| Task statement |
Below is the data. Give it again, complete and exact.
Input data Block Start
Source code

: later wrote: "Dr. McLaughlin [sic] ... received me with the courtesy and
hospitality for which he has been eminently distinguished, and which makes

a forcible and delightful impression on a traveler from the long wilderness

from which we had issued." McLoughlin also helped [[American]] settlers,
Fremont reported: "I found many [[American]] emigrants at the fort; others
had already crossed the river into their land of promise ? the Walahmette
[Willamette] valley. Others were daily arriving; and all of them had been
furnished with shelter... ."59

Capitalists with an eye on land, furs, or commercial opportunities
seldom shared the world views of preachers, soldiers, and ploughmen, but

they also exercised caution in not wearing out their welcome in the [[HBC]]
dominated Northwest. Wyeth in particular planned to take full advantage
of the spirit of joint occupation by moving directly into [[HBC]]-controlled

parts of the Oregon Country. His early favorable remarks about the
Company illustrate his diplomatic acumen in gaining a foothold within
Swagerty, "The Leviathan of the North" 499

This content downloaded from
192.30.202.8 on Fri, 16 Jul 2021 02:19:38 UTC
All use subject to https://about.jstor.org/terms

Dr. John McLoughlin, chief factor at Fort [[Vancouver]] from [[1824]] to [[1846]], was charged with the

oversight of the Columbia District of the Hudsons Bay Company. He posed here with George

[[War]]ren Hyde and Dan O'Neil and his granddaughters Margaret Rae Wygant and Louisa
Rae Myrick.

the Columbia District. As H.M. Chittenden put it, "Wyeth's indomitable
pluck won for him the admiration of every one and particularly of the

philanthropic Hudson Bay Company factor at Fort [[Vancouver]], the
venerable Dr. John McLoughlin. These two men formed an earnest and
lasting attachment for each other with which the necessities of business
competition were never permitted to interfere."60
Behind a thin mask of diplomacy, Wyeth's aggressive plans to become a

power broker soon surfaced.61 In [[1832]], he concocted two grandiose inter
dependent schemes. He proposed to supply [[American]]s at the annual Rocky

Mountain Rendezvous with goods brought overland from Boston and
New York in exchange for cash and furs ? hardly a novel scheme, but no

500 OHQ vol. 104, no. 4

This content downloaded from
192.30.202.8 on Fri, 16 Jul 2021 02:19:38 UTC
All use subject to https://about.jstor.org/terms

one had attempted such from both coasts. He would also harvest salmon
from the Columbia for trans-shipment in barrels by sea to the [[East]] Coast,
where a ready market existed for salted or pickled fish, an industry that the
Input data Block End
| Exercise response |
Source code

: later wrote: "Dr. McLaughlin [sic] ... received me with the courtesy and
hospitality for which he has been eminently distinguished, and which makes

a forcible and delightful impression on a traveler from the long wilderness

from which we had issued." McLoughlin also helped [[American]] settlers,
Fremont reported: "I found many [[American]] emigrants at the fort; others
had already crossed the river into their land of promise ? the Walahmette
[Willamette] valley. Others were daily arriving; and all of them had been
furnished with shelter... ."59

Capitalists with an eye on land, furs, or commercial opportunities
seldom shared the world views of preachers, soldiers, and ploughmen, but

they also exercised caution in not wearing out their welcome in the [[HBC]]
dominated Northwest. Wyeth in particular planned to take full advantage
of the spirit of joint occupation by moving directly into [[HBC]]-controlled

parts of the Oregon Country. His early favorable remarks about the
Company illustrate his diplomatic acumen in gaining a foothold within
Swagerty, "The Leviathan of the North" 499

This content downloaded from
192.30.202.8 on Fri, 16 Jul 2021 02:19:38 UTC
All use subject to https://about.jstor.org/terms

Dr. John McLoughlin, chief factor at Fort [[Vancouver]] from [[1824]] to [[1846]], was charged with the

oversight of the Columbia District of the Hudsons Bay Company. He posed here with George

[[War]]ren Hyde and Dan O'Neil and his granddaughters Margaret Rae Wygant and Louisa
Rae Myrick.

the Columbia District. As H.M. Chittenden put it, "Wyeth's indomitable
pluck won for him the admiration of every one and particularly of the

philanthropic Hudson Bay Company factor at Fort [[Vancouver]], the
venerable Dr. John McLoughlin. These two men formed an earnest and
lasting attachment for each other with which the necessities of business
competition were never permitted to interfere."60
Behind a thin mask of diplomacy, Wyeth's aggressive plans to become a

power broker soon surfaced.61 In [[1832]], he concocted two grandiose inter
dependent schemes. He proposed to supply [[American]]s at the annual Rocky

Mountain Rendezvous with goods brought overland from Boston and
New York in exchange for cash and furs ? hardly a novel scheme, but no

500 OHQ vol. 104, no. 4

This content downloaded from
192.30.202.8 on Fri, 16 Jul 2021 02:19:38 UTC
All use subject to https://about.jstor.org/terms

one had attempted such from both coasts. He would also harvest salmon
from the Columbia for trans-shipment in barrels by sea to the [[East]] Coast,
where a ready market existed for salted or pickled fish, an industry that the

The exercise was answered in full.